* The problem
A verbatim reproduction of the lines below, from the line containing "Paving the Way for D." through the line containing "own songs of freedom. Our own victories. Our", both ends included, is the whole required output.

%%

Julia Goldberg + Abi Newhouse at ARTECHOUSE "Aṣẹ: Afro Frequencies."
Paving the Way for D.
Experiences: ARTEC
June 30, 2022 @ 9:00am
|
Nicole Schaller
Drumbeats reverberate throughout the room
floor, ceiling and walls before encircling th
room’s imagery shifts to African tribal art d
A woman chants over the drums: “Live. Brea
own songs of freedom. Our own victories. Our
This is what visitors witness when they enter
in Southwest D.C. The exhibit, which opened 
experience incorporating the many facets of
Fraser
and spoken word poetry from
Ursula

%%

* Response to this task
Paving the Way for D.
Experiences: ARTEC
June 30, 2022 @ 9:00am
|
Nicole Schaller
Drumbeats reverberate throughout the room
floor, ceiling and walls before encircling th
room’s imagery shifts to African tribal art d
A woman chants over the drums: “Live. Brea
own songs of freedom. Our own victories. Our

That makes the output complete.